The Service Ontology provides an abstract account of service offerings, types and the main interaction characteristics.

Formal axiology ontology

Formal axiology is a sub--discipline of moral philosophy that deals with structural and conceptual issues about value and value concepts. This set of ontological schemas follow ideas found on Robert S. Hartman's formal axiology, but they are intended to be generic enough to acommodate different definition of values.

Instructional theories

Instructional theories have been defined as practice-oriented theories offering explicit guidance on how to help people learn that offer situation-specific methods. The ontology of instructional theories developed here features the modeling of the part of these theories that can be formalized in a combination of OWL+SWRL.

The ontology includes:

  • A minimalistic ontology to express instructional design process models as ADDIE. Ontologies:Instructional_Design_Process.
  • A basic model of instructional design theories.
  • A basic model of learning objective types.
  • Example cases of instructional design.

It builds on existing ontolgies of IEEE LOM and IMS LD.

Infrastructure independency analysis

Infrastructure independency analysis is concerned with the modeling and assessment of critical interdependent infrastructures.
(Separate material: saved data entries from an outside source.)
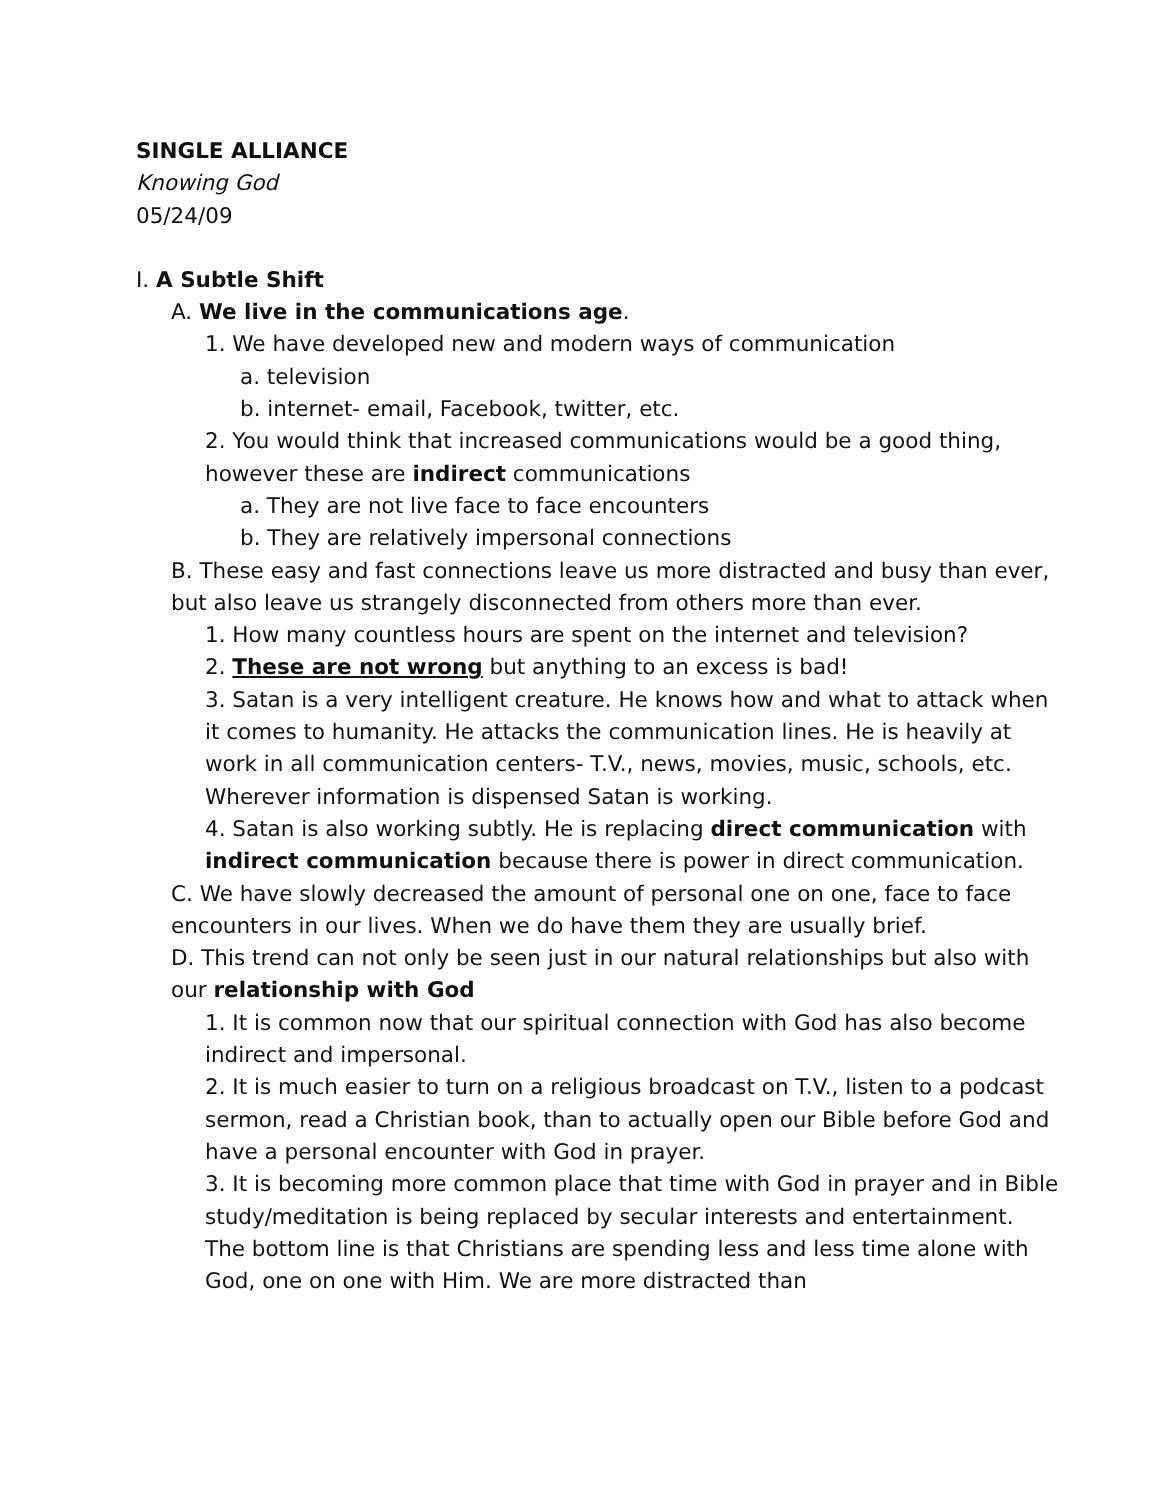SINGLE ALLIANCE
Knowing God
05/24/09
I. A Subtle Shift
A. We live in the communications age.
1. We have developed new and modern ways of communication
a. television
b. internet- email, Facebook, twitter, etc.
2. You would think that increased communications would be a good thing, however these are indirect communications
a. They are not live face to face encounters
b. They are relatively impersonal connections
B. These easy and fast connections leave us more distracted and busy than ever, but also leave us strangely disconnected from others more than ever.
1. How many countless hours are spent on the internet and television?
2. These are not wrong but anything to an excess is bad!
3. Satan is a very intelligent creature. He knows how and what to attack when it comes to humanity. He attacks the communication lines. He is heavily at work in all communication centers- T.V., news, movies, music, schools, etc. Wherever information is dispensed Satan is working.
4. Satan is also working subtly. He is replacing direct communication with indirect communication because there is power in direct communication.
C. We have slowly decreased the amount of personal one on one, face to face encounters in our lives. When we do have them they are usually brief.
D. This trend can not only be seen just in our natural relationships but also with our relationship with God
1. It is common now that our spiritual connection with God has also become indirect and impersonal.
2. It is much easier to turn on a religious broadcast on T.V., listen to a podcast sermon, read a Christian book, than to actually open our Bible before God and have a personal encounter with God in prayer.
3. It is becoming more common place that time with God in prayer and in Bible study/meditation is being replaced by secular interests and entertainment. The bottom line is that Christians are spending less and less time alone with God, one on one with Him. We are more distracted than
Critical infrastructure systems such as electric power, water distribution, transportation and telecommunications currently form highly interdependent networks, and vulnerability crosscuts that complex interrelated infrastructure.

Interdependent infrastructures share some basic interaction model. The Basic Formal Infrastructure Incident Assessment Ontology (BFiaO) is an upper model for such interdependent infrastructures.

Mappings of specs& standards to ontology languages

Dublin Core OWL mapping

ISAD(G) OWL mapping

References

Holsapple, C. Joshi, K. (2004) A formal knowledge management ontology: Conduct, activities, resources, andinfluences. JASIST 55(7), pp. 593-612.